__Instruções das tarefas__.
A - Segundo o trecho sobre o aquecimento global, qual instituição divulgou o estudo sobre incêndios?
B - Escreva a continuação do trecho sobre o aquecimento global a partir do ponto em que ele termina.

__Trecho selecionado__.
* * * *

Julho foi o mês mais quente da história
Incêndios mais intensos e longos serão cada vez mais comuns caso a humanidade falhe em limitar o aquecimento do planeta. É o que mostrou estudo divulgado pela Nasa na última semana. Segundo a pesquisa, de dezembro do ano passado, caso as temperaturas globais continuem subindo e alcancem 2°C acima dos níveis pré-industriais, haverá aumento na ocorrência, intensidade e duração dos incêndios e dos casos de estresse térmico severo (situação mortal que ocorre quando o corpo humano não consegue liberar o excesso de calor). A pesquisa avaliou temperatura, chuvas, umidade do ar e o vento como influenciadores do clima propício para incêndios, indicando que extremos como os observados atualmente só tendem a piorar no cenário de emergência climática.

* * * *

__Dados__.
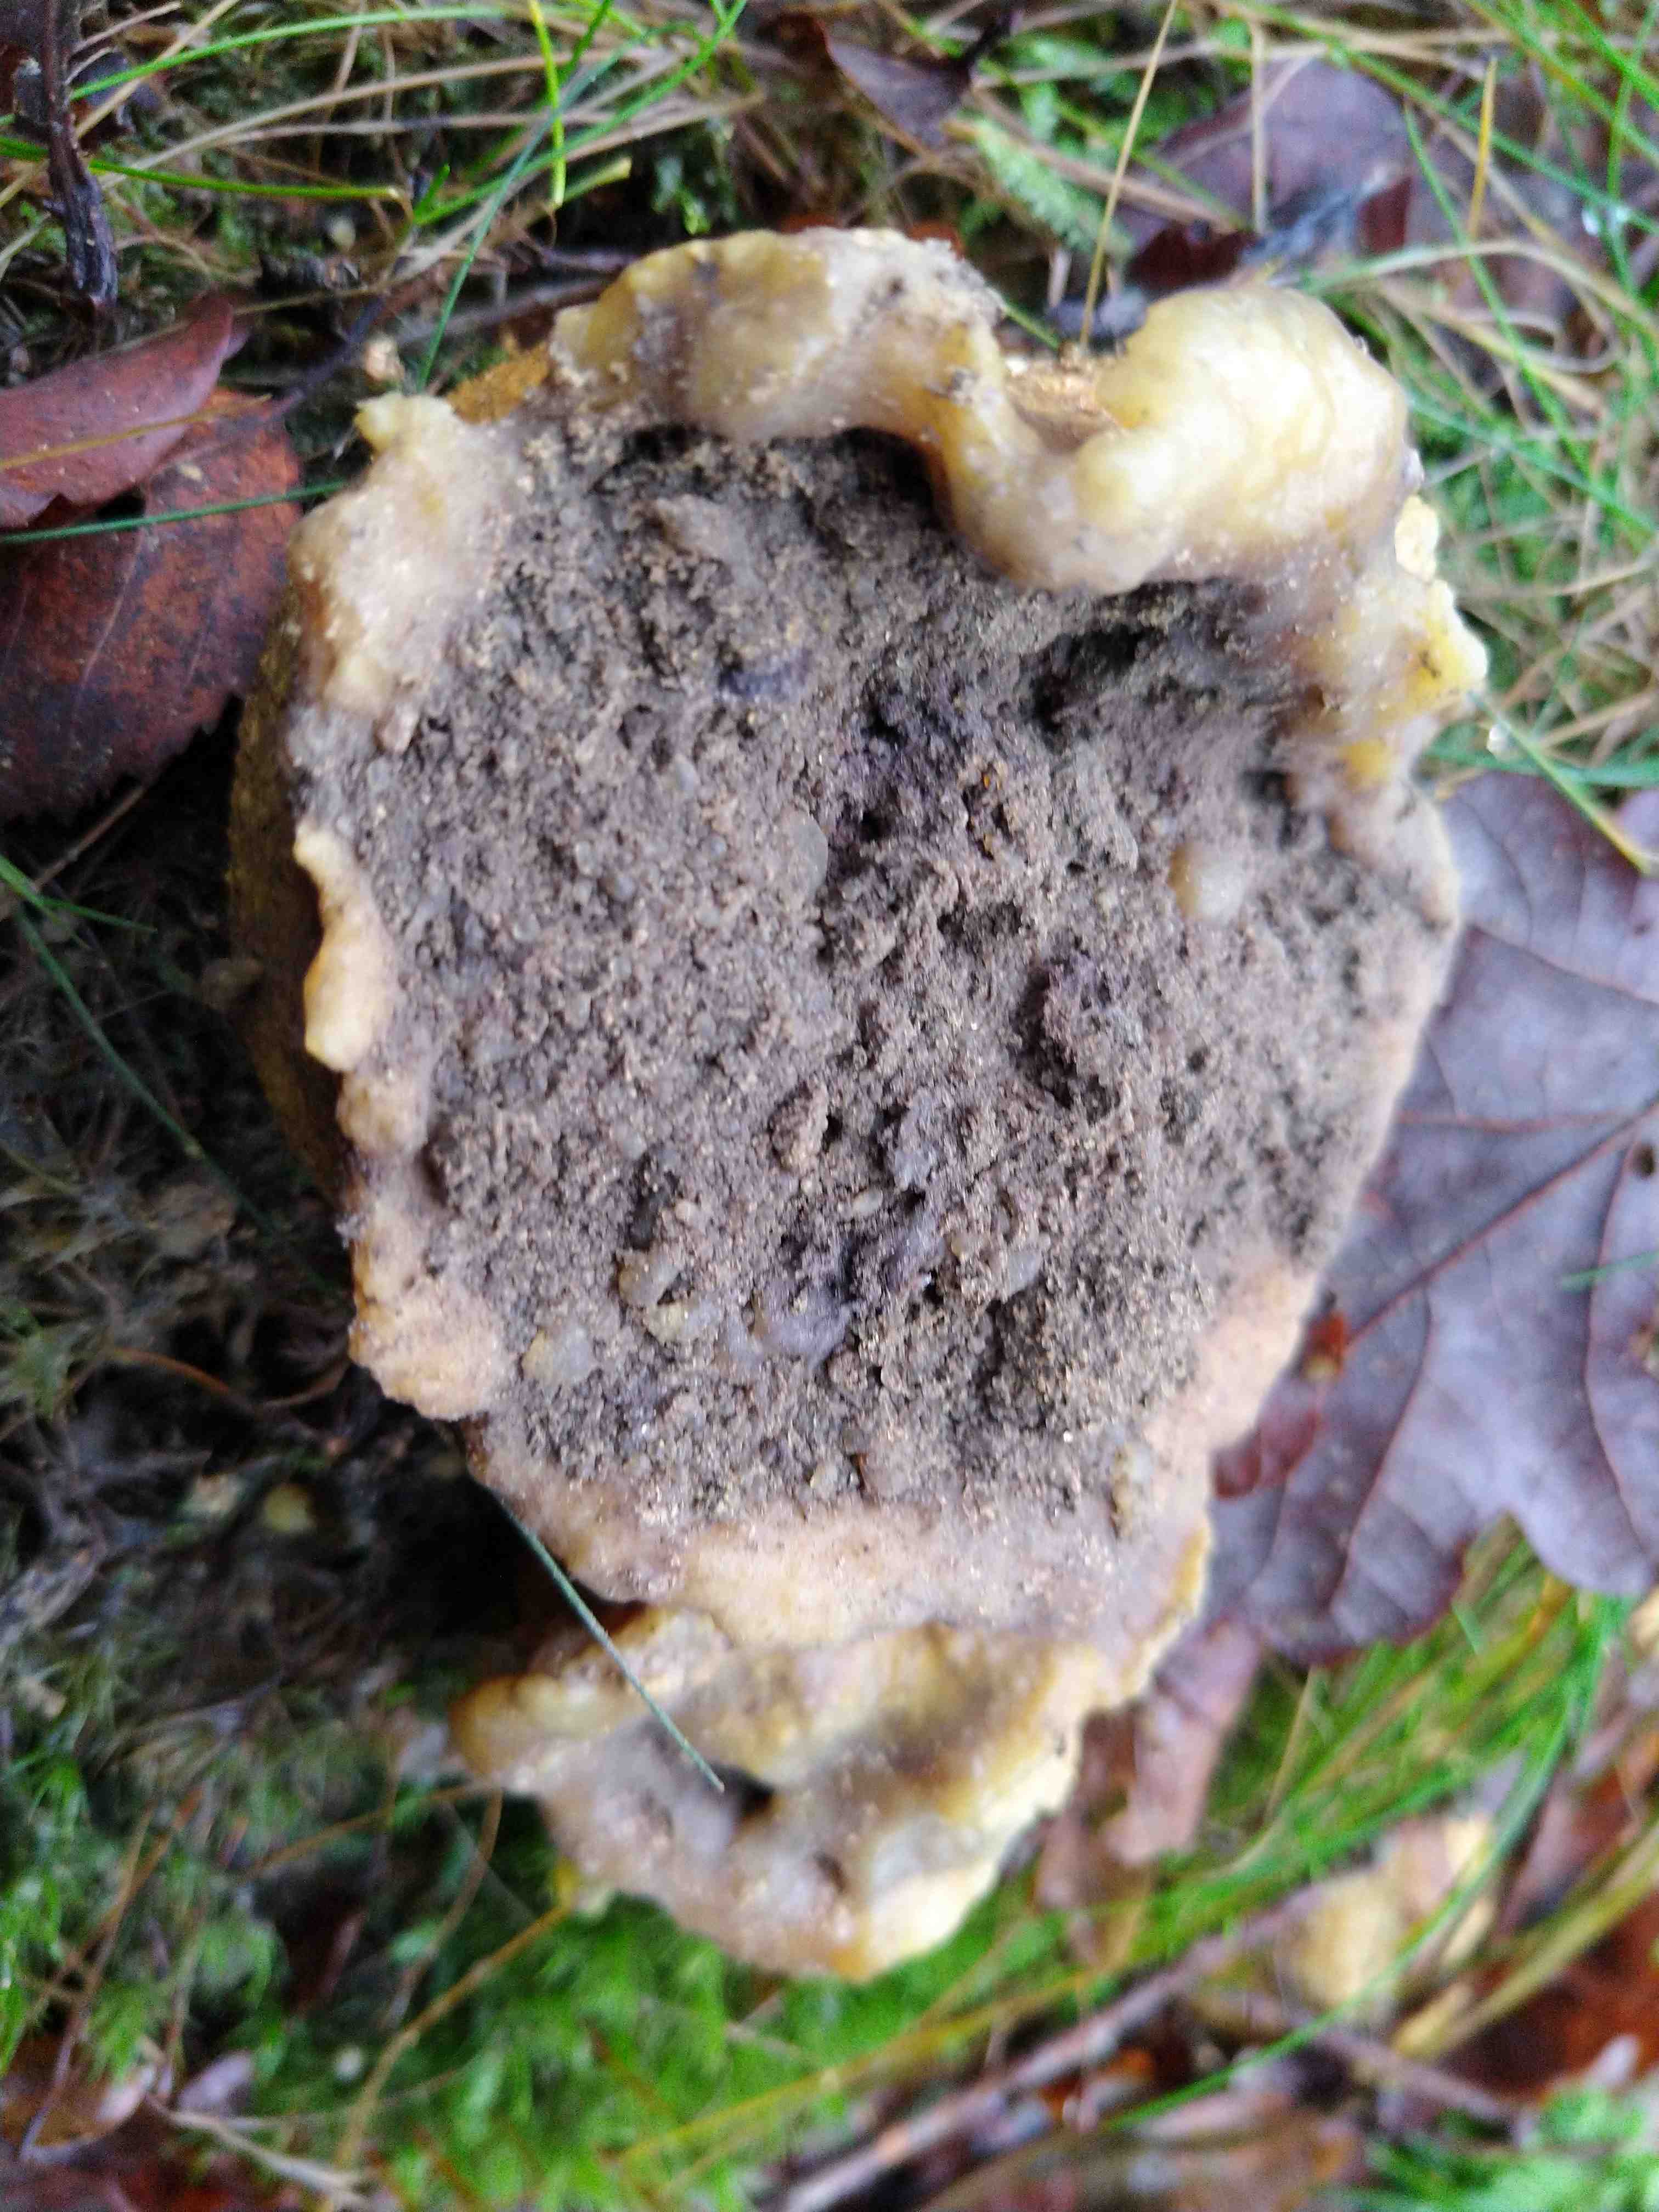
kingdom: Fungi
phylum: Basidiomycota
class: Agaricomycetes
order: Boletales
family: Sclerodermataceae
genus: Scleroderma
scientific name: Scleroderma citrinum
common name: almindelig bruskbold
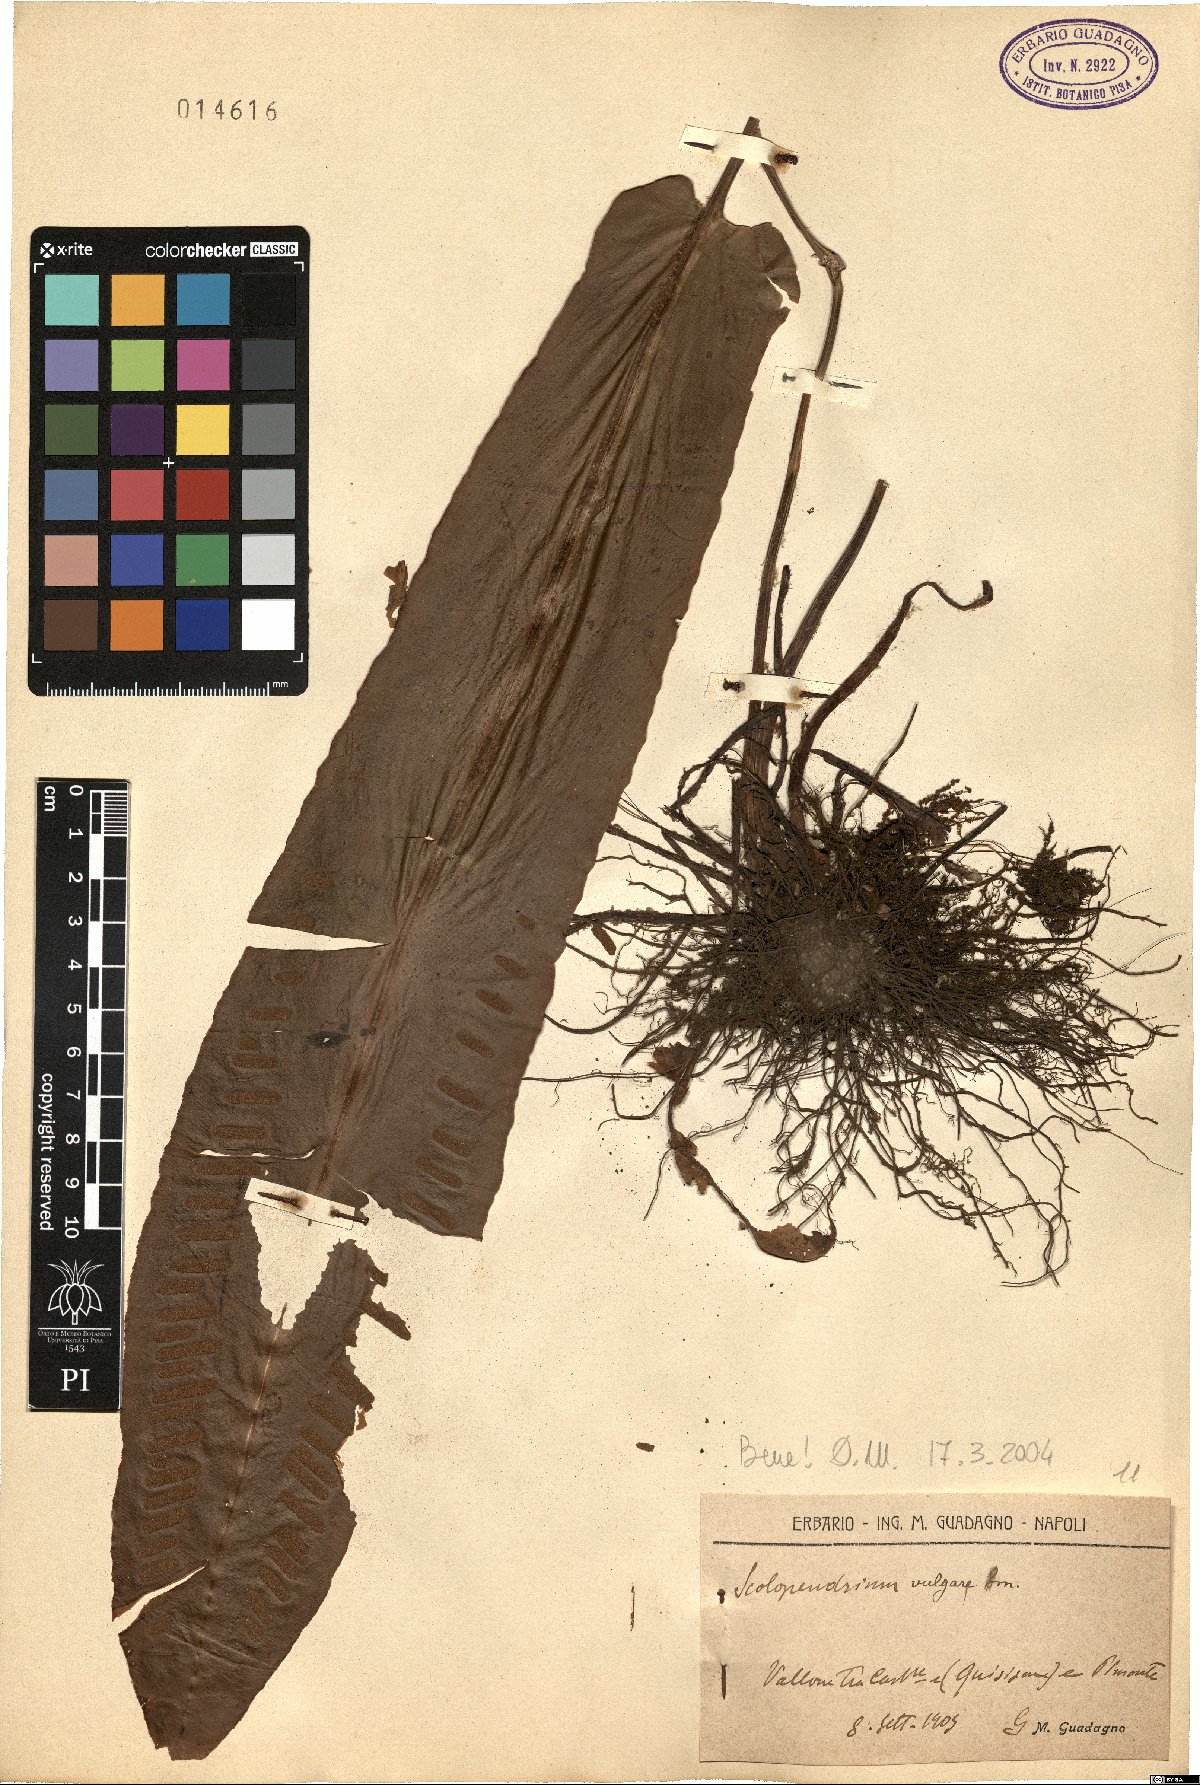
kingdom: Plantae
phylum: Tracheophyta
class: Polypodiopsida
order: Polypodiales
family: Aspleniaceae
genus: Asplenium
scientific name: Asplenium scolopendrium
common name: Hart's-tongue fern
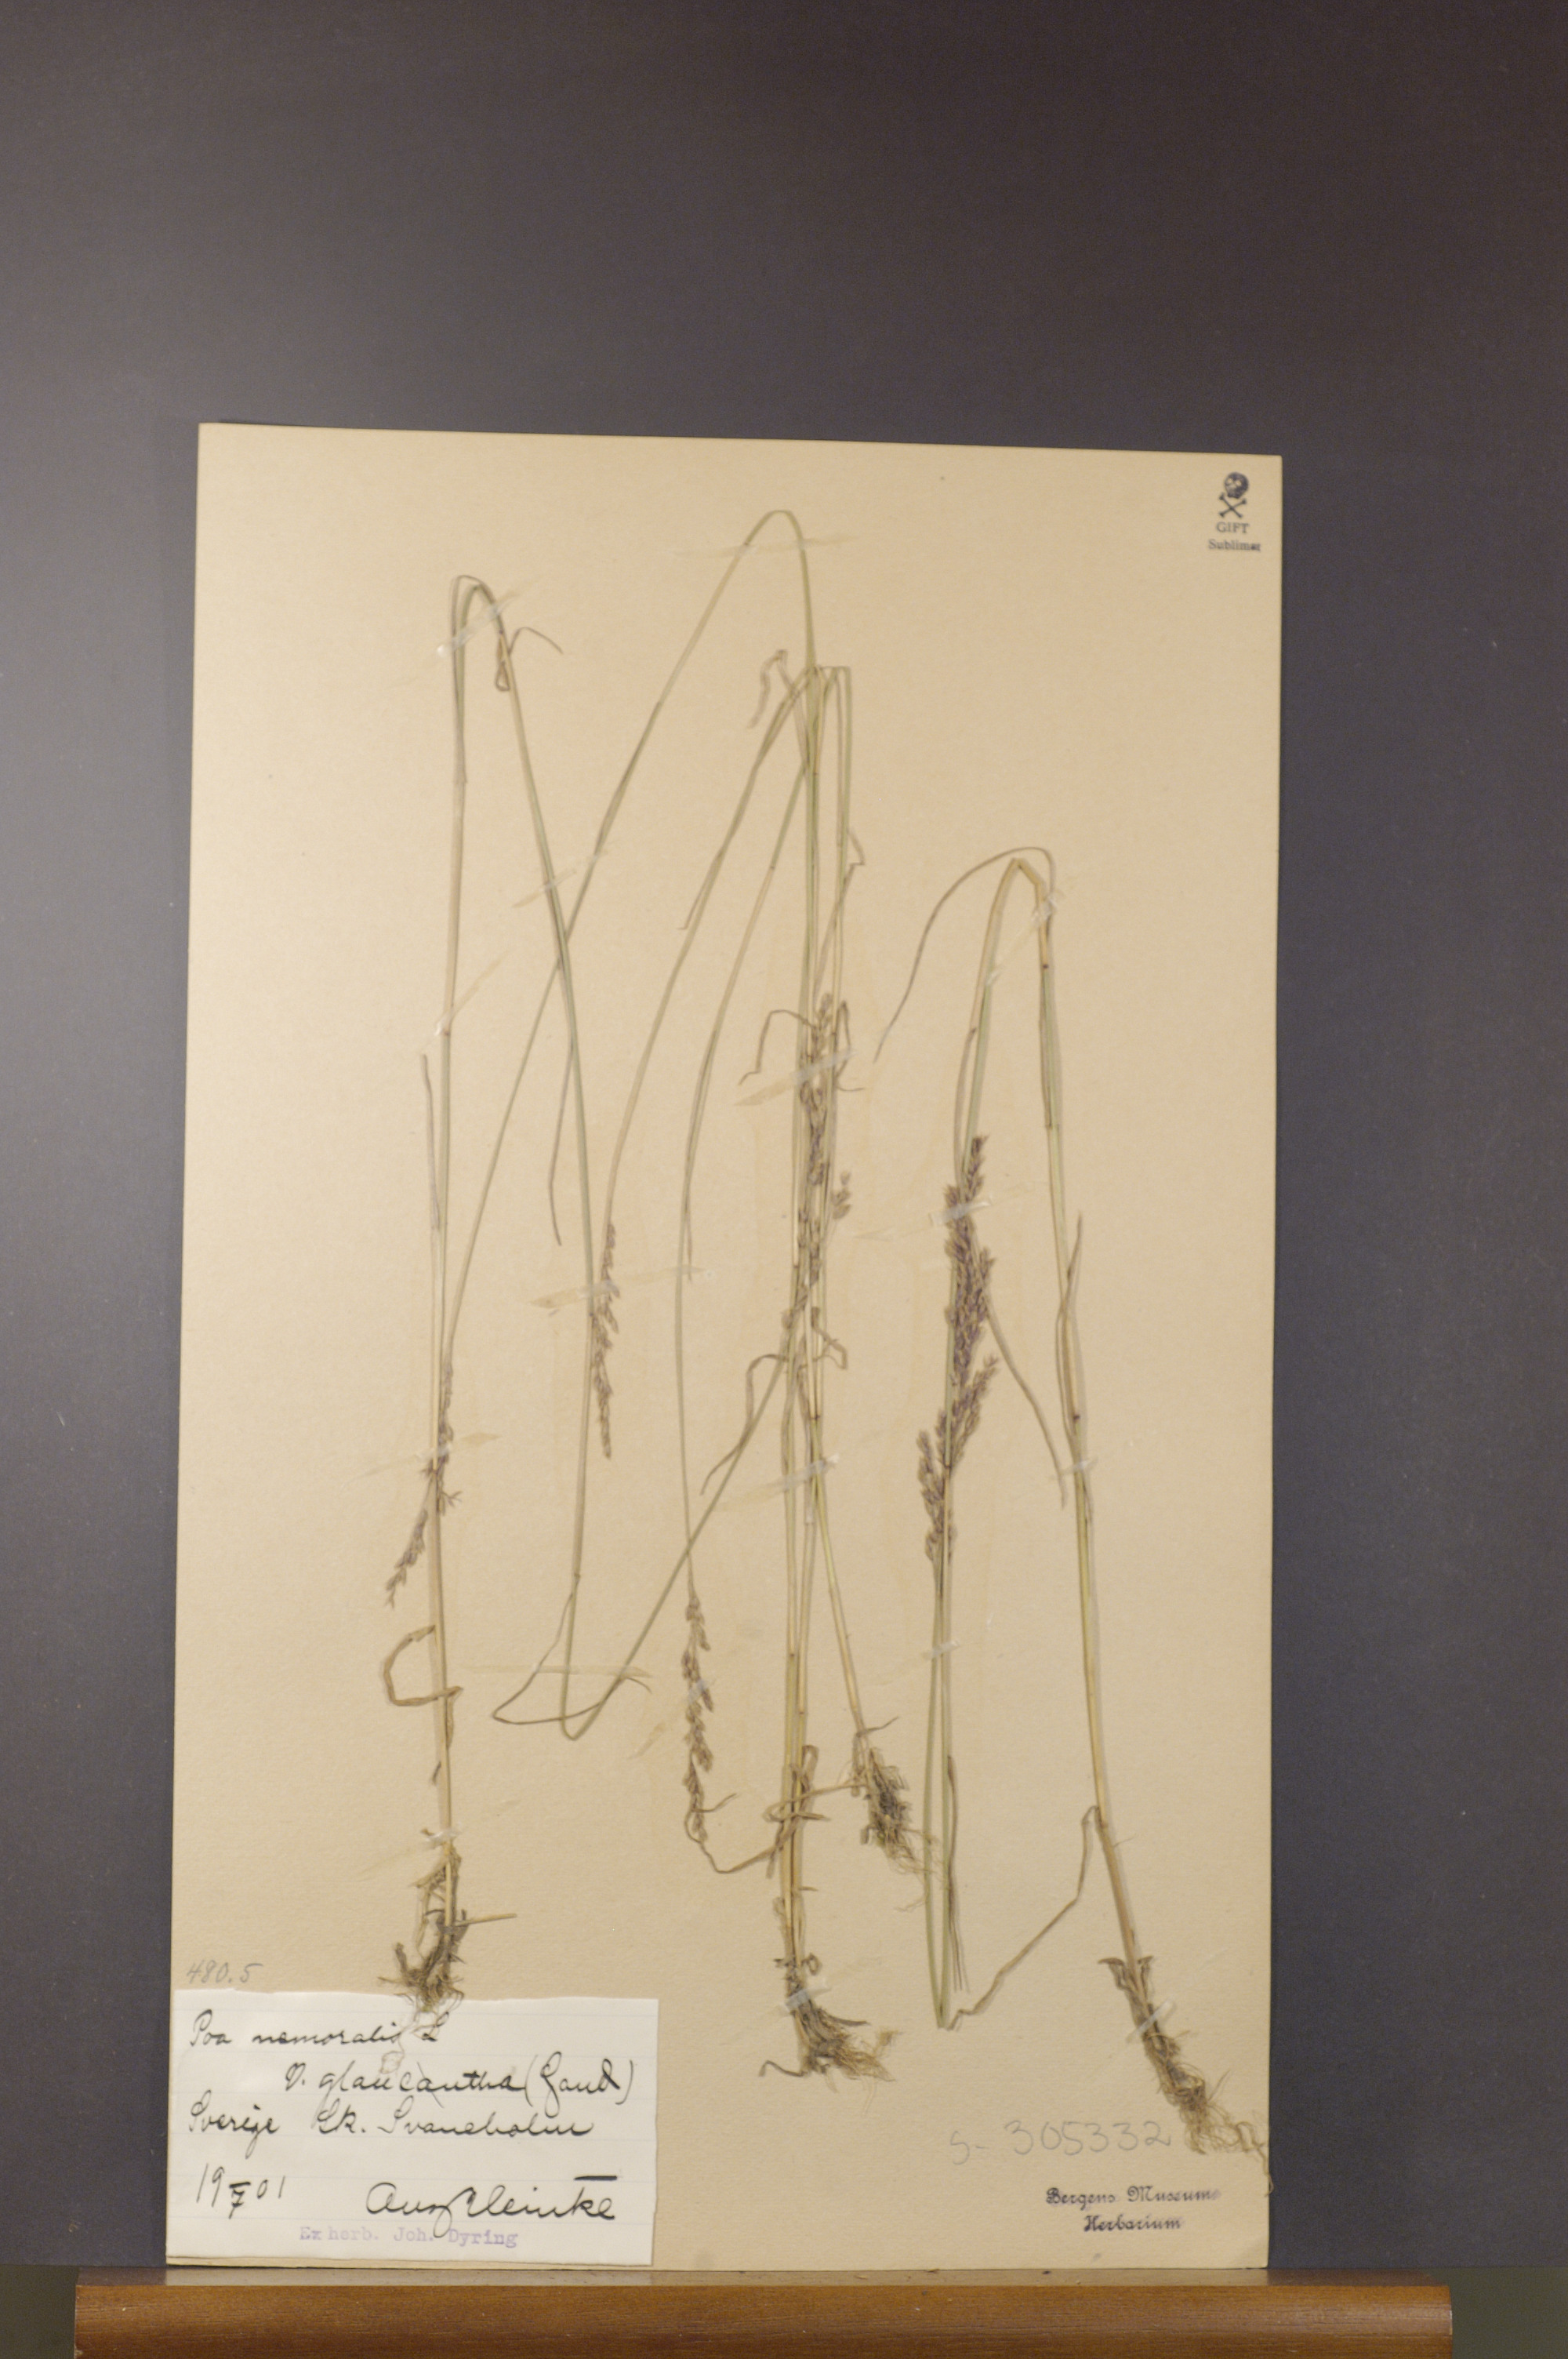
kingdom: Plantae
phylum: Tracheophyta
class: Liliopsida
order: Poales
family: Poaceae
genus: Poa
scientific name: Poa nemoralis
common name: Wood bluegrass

* * * *

__Respostas das tarefas__.
A - A Nasa.

B -
O último mês de julho, marcado por secas, ondas de calor, derretimento de gelo marinho e incêndios ao redor do mundo, já foi uma pequena amostra do que pode ser a vida em um planeta que falhe com as metas do Acordo de Paris. Em coletiva nesta segunda-feira (14/08), a Nasa confirmou o que previsões de órgãos científicos já haviam apontado: julho de 2023 foi o mês mais quente desde que os registros da agência espacial dos Estados Unidos começaram, em 1880. A temperatura média do planeta ficou 1,18ºC acima da média para o mês. Segundo a agência espacial americana, todos os cinco julhos mais quentes já registrados aconteceram nos últimos cinco anos.
O aumento da temperatura dos oceanos contribuiu decisivamente para o calor em julho, principalmente por conta do início do fenômeno oceano-atmosférico El Niño, em maio, que esquentou as águas do Pacífico. A Nasa destaca, no entanto, que os efeitos mais significativos do mega-El Niño ainda estão por vir, e serão sentidos em fevereiro, março e abril do ano que vem.
Outros dados, apresentados também nesta segunda-feira pela Noaa (Agência Nacional de Oceanos e Atmosfera), confirmaram que o último julho foi o mais quente dos últimos 174 anos (1,12ºC acima da média para o mês), desde que os registros do órgão começaram. Foi a primeira vez que a temperatura de julho ficou mais de 1ºC acima da média histórica.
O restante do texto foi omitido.